## TASK STATEMENT:
Look through the data below and return each line where "JavaScript" appears.
*-*-*
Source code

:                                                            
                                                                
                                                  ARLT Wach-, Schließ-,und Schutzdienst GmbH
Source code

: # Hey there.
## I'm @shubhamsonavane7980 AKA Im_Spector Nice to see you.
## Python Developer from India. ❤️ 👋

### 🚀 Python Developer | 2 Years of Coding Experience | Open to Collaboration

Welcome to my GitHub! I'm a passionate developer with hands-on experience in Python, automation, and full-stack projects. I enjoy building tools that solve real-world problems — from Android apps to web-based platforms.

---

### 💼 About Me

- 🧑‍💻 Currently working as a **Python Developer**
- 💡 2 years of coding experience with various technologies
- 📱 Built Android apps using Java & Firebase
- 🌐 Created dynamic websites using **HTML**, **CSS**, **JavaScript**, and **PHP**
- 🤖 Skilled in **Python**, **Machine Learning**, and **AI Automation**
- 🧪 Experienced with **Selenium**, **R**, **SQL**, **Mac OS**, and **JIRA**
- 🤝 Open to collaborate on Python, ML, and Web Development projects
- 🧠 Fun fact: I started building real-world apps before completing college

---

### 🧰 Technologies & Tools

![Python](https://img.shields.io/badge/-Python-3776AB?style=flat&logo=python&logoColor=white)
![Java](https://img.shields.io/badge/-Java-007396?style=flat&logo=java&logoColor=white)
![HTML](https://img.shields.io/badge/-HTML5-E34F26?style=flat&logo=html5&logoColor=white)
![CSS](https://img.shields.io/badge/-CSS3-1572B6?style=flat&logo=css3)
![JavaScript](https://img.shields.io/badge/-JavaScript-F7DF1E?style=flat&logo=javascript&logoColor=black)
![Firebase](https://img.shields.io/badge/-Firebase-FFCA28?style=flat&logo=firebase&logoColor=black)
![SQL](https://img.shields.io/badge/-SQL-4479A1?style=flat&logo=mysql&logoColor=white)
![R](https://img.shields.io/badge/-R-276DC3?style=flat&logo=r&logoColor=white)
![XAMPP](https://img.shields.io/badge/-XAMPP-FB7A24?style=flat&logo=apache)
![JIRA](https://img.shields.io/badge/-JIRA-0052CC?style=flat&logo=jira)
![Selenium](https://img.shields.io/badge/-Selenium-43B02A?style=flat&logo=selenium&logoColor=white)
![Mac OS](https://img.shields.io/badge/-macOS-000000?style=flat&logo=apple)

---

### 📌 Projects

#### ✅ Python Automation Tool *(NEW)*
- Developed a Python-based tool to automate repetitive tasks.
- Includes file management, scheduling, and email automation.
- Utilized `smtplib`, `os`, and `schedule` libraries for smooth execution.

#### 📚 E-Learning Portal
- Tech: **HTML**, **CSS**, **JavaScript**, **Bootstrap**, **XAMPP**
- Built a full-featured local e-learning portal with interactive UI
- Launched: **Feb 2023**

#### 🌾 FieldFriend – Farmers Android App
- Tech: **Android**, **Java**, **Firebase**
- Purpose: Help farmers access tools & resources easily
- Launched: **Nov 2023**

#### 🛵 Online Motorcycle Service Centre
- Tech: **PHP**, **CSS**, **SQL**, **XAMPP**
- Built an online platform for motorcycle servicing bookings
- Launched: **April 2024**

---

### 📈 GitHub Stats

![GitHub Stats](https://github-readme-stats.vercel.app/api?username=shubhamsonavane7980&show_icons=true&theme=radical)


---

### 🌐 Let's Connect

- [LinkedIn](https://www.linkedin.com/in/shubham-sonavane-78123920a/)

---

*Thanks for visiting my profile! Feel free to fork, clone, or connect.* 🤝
*-*-*
## SOLVED EXERCISE:
- 🌐 Created dynamic websites using **HTML**, **CSS**, **JavaScript**, and **PHP**
![JavaScript](https://img.shields.io/badge/-JavaScript-F7DF1E?style=flat&logo=javascript&logoColor=black)
- Tech: **HTML**, **CSS**, **JavaScript**, **Bootstrap**, **XAMPP**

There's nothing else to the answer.